Después de volar en torno a la isla,
se quitó las plumas de avefría, se vistió con las plumas azules, que seleccionó
de algunos arrendajos, y de nuevo se elevó por los aires. Debajo de él, el mar
se volvió inmediatamente del mismo azul que sus alas. Al terminar su segundo
viaje alrededor de la isla, se vistió con las plumas de los petirrojos, de un
bello color oro rojizo. Mientras volaba muy alto sobre el mar, las olas
reflejaban el color del fuego.
Brillantes resplandores de luz aparecían sobre
el océano y el cielo al oeste se teñía de un rojo dorado.
Cuando volvió a la playa, el muchacho
dijo a su madre:
-“Soy el hijo del Sol. Ahora debo irme
y abandonar esta isla para siempre. Pero me apareceré a menudo ante vosotros,
al oeste del cielo cuando el sol cae sobre el horizonte. Cuando el cielo y el
mar del atardecer tengan el color dorado de mi rostro, sabréis que al día
siguiente el tiempo será bueno y no habrá viento ni tormenta. Y aunque ahora
tenga que dejarte, te voy a otorgar un poder.

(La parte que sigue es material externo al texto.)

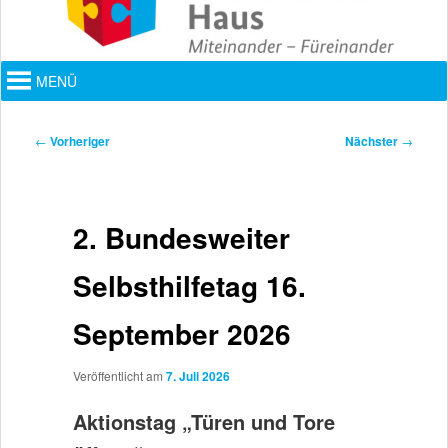
Hauptmenü
MENÜ
Beitragsnavigation
←
Vorheriger
Nächster
→
2. Bundesweiter
Selbsthilfetag 16.
September 2026
Veröffentlicht am
7. Juli 2026
Aktionstag „Türen und Tore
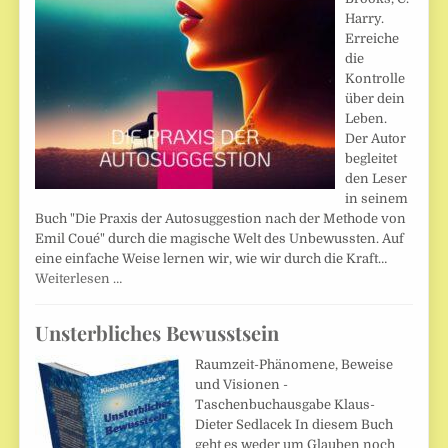
Harry.
Erreiche
die
Kontrolle
über dein
Leben.
Der Autor
begleitet
den Leser
in seinem
Buch "Die Praxis der Autosuggestion nach der Methode von
Emil Coué" durch die magische Welt des Unbewussten. Auf
eine einfache Weise lernen wir, wie wir durch die Kraft…
Weiterlesen …
Unsterbliches Bewusstsein
Raumzeit-Phänomene, Beweise
und Visionen -
Taschenbuchausgabe Klaus-
Dieter Sedlacek In diesem Buch
geht es weder um Glauben noch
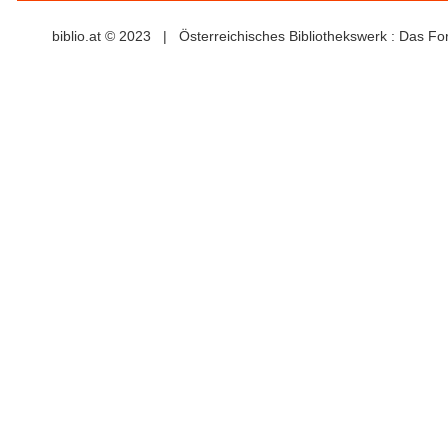
biblio.at © 2023 | Österreichisches Bibliothekswerk : Das F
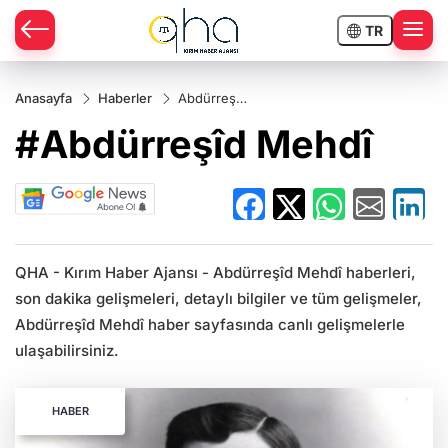
TR
Anasayfa
Haberler
Abdürreşîd
Mehdî
#Abdürreşîd Mehdî
QHA - Kırım Haber Ajansı - Abdürreşîd Mehdî haberleri,
son dakika gelişmeleri, detaylı bilgiler ve tüm gelişmeler,
Abdürreşîd Mehdî haber sayfasında canlı gelişmelerle
ulaşabilirsiniz.
HABER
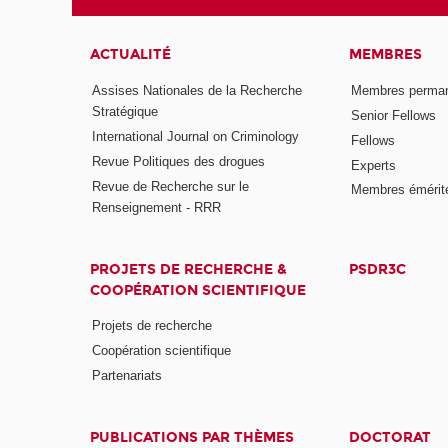
ACTUALITÉ
MEMBRES
Assises Nationales de la Recherche
Membres perma
Stratégique
Senior Fellows
International Journal on Criminology
Fellows
Revue Politiques des drogues
Experts
Revue de Recherche sur le
Membres émérit
Renseignement - RRR
PROJETS DE RECHERCHE &
PSDR3C
COOPÉRATION SCIENTIFIQUE
Projets de recherche
Coopération scientifique
Partenariats
PUBLICATIONS PAR THÈMES
DOCTORAT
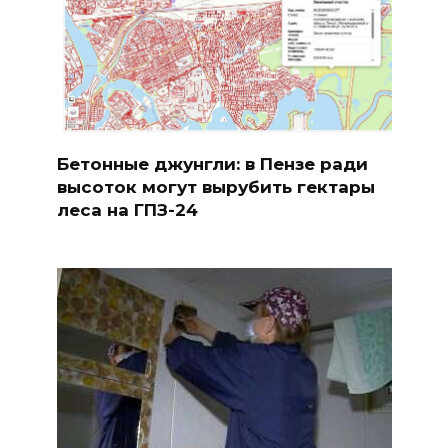
Бетонные джунгли: в Пензе ради
высоток могут вырубить гектары
леса на ГПЗ-24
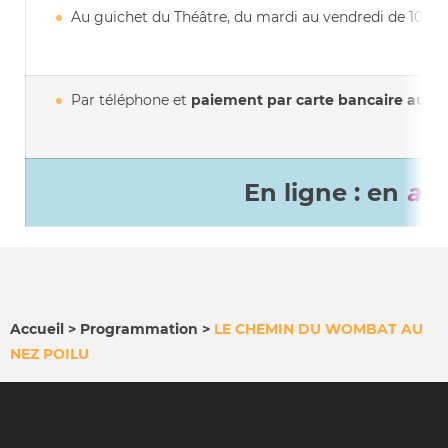
Au guichet du Théâtre, du mardi au vendredi de 10h à
Par téléphone et
paiement par carte bancaire au
03
En ligne : en
ab
Accueil
Programmation
LE CHEMIN DU WOMBAT AU
NEZ POILU
FIL
D'ARIANE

Lleva puesto este... vestido
mágico y si me necesitas para algo, me lo haces saber con sólo mandarme
pequeñas señales blancas que podré ver desde mi casa del oeste”-
El muchacho dio el vestido mágico a su
madre y voló hacia el oeste, dejando al pescador y a su mujer muy entristecidos.
Desde aquel día, cuando la mujer se sienta en la arena y afloja su vestido
mágico, el viento se pone a soplar y el mar se agita. Cuanto más lo afloja, más
crece la tormenta.
Pero en otoño, cuando la niebla se
extiende por el mar y el cielo se cubre de nubes, ella recuerda la promesa del
niño. Arranca las finas plumitas blancas de los pechos de los pájaros y las
arroja al viento.
Transformadas
en copos de nieve, vuelan hacia el oeste para llevar un mensaje al muchacho que
le recuerda: "¡Hijo del Sol, el mundo está gris y solitario! ¡Déjanos ver
tu rostro dorado!
Entonces, antes del anochecer, aparece
él y cielo y mar se cubren de una luz dorada.
Y
la gente en la Tierra sabe que no habrá viento al día siguiente y que el tiempo
será bueno. Tal como lo prometió el hijo del Sol un día a su madre.